The Consumer Financial Protection Bureau (CFPB) recently conducted a study and found that the overdraft polices for consumer accounts can vary widely between financial institutions and these variations can lead to adverse consequences to consumers.
This comes on the heels of a July 2010 amendment to Regulation E requiring financial institutions to provide fee and term disclosures that allow consumers the ability to opt-in or opt-out of overdraft protection. According to a Federal Reserve memo released at the time, the disclosure “will enable consumers to limit the costs of overdraft services by providing consumers a choice regarding their institution’s payment of overdrafts…”

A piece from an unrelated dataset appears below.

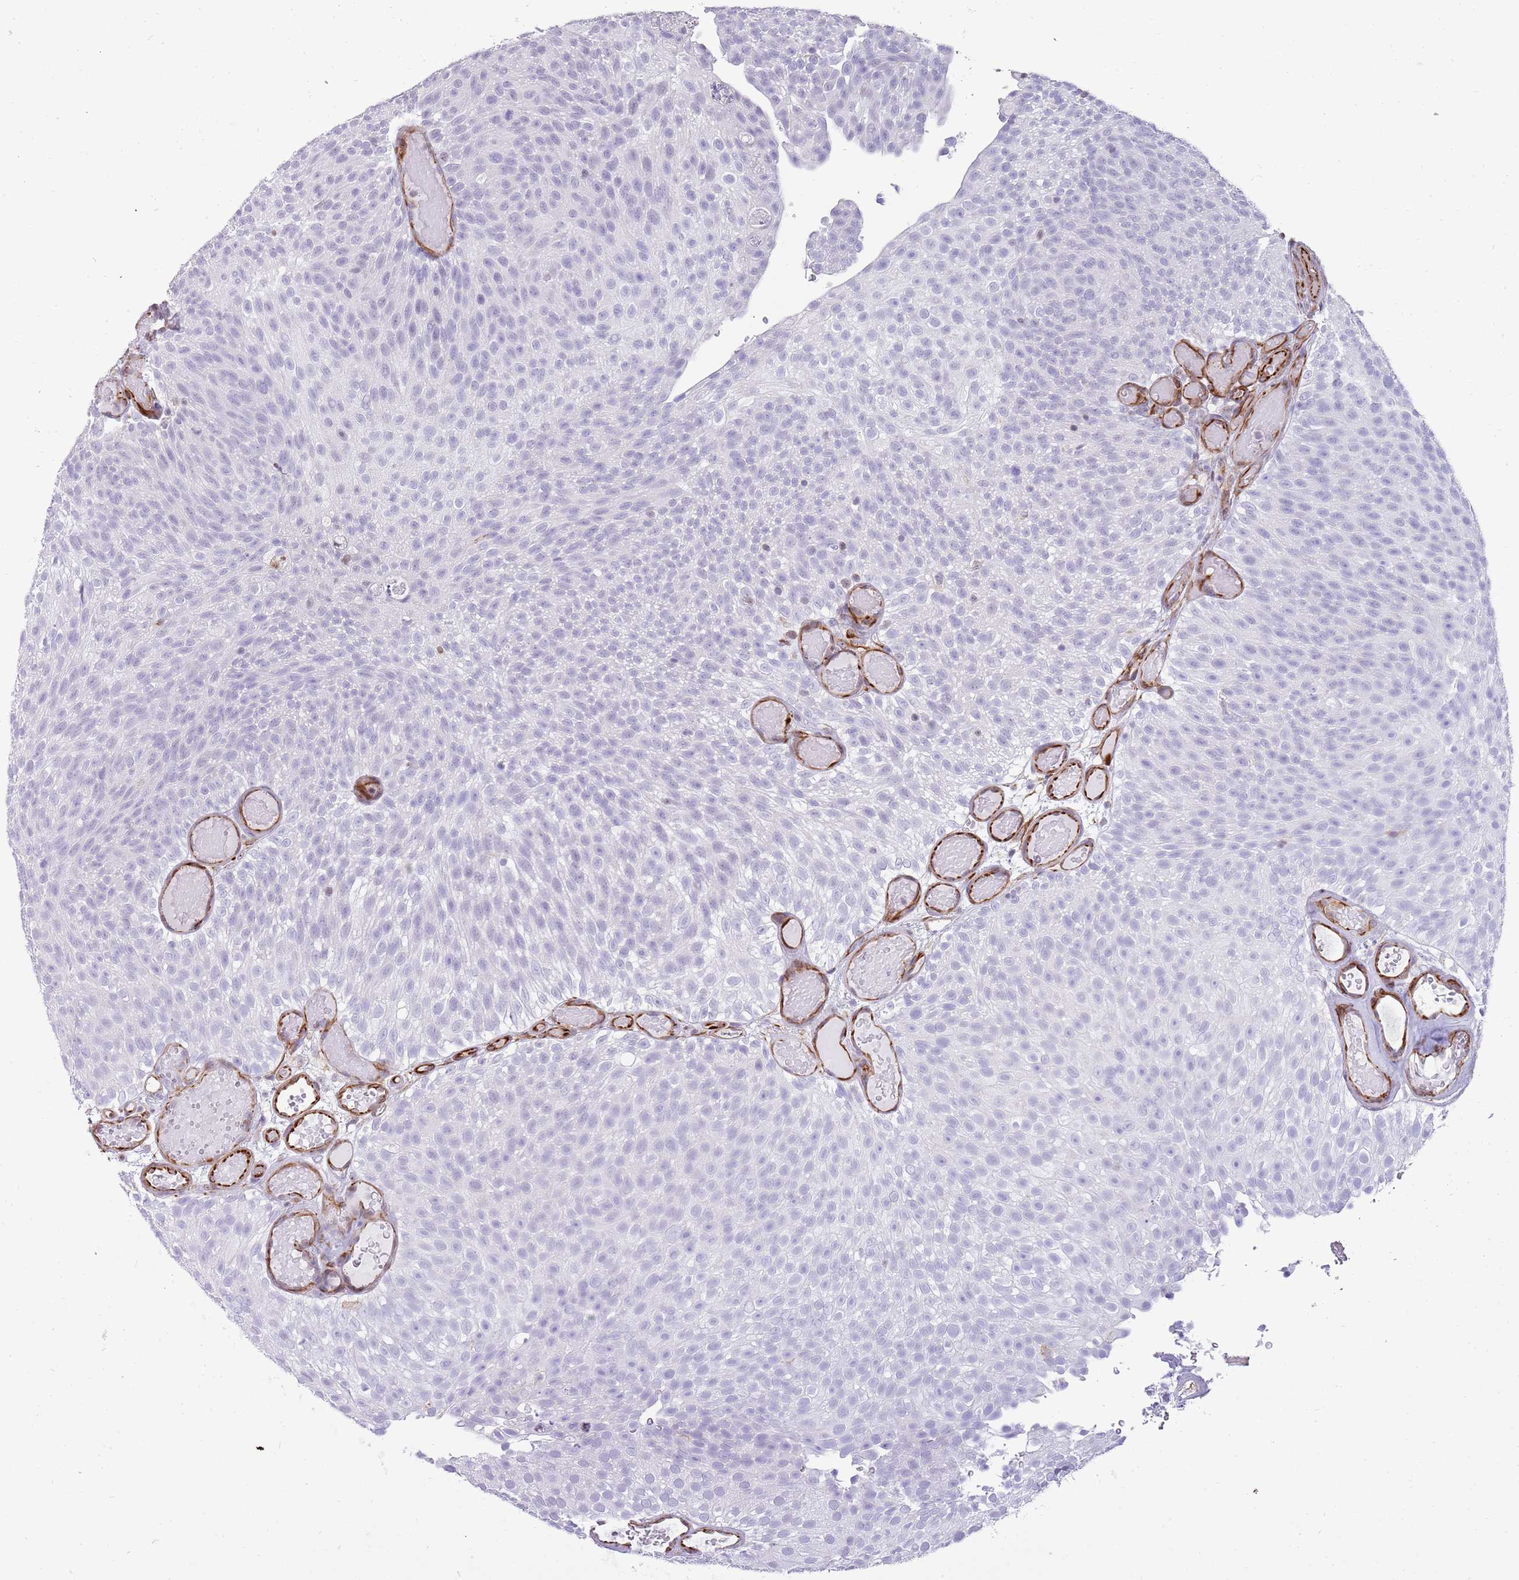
{"staining": {"intensity": "negative", "quantity": "none", "location": "none"}, "tissue": "urothelial cancer", "cell_type": "Tumor cells", "image_type": "cancer", "snomed": [{"axis": "morphology", "description": "Urothelial carcinoma, Low grade"}, {"axis": "topography", "description": "Urinary bladder"}], "caption": "IHC micrograph of neoplastic tissue: low-grade urothelial carcinoma stained with DAB displays no significant protein positivity in tumor cells.", "gene": "NBPF3", "patient": {"sex": "male", "age": 78}}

However, citing the complexity of overdraft programs, the CFPB report from June 2013 notes that “consumers who opt in for overdraft coverage end up with higher account fees and more involuntary account closures than consumers who decline to opt in.” The concerns about the ability of consumers to navigate overdraft programs stem from complicated fee structures, differences in overdraft coverage limits, variations in transaction posting orders, and the way overdraft programs are marketed to consumers, according to the report.
The findings for the study are based on the aggregation of institutional-level data acquired from large banks (monitored by the CFPB), financial institutions that voluntarily supplied data, and a study conducted by the Independent Community Bankers of America (ICBA).
Highlighting the consumer impact of overdraft protections, the report notes that among the banks taking part in the study (and using data from 2011), the average checking account fee for consumers who chose to opt-in for overdraft protection totaled $196, whereas those that chose to opt-out saw an average account fee of $28.
However, overdraft polices have a different impact on financial institutions’ bottom line. The CFPB study concludes that “overdraft and non-sufficient funds fees accounted for 61 percent of total consumer deposit account service charges in 2011.” If the fee-ratio from the banks participating in the study was extrapolated to cover all FDIC banks, the CFPB estimates that overdraft revenue would have totaled $12.6 billion in 2011.
The CFPB white paper shows the Agency’s commitment to using data-driven analysis in its efforts to identify consumer harm. Based on the report, the CFPB can be expected to further examine overdraft policies and practices. The research and data from this report provides an ideal opportunity for financial institutions to assess their overdraft practices and policies.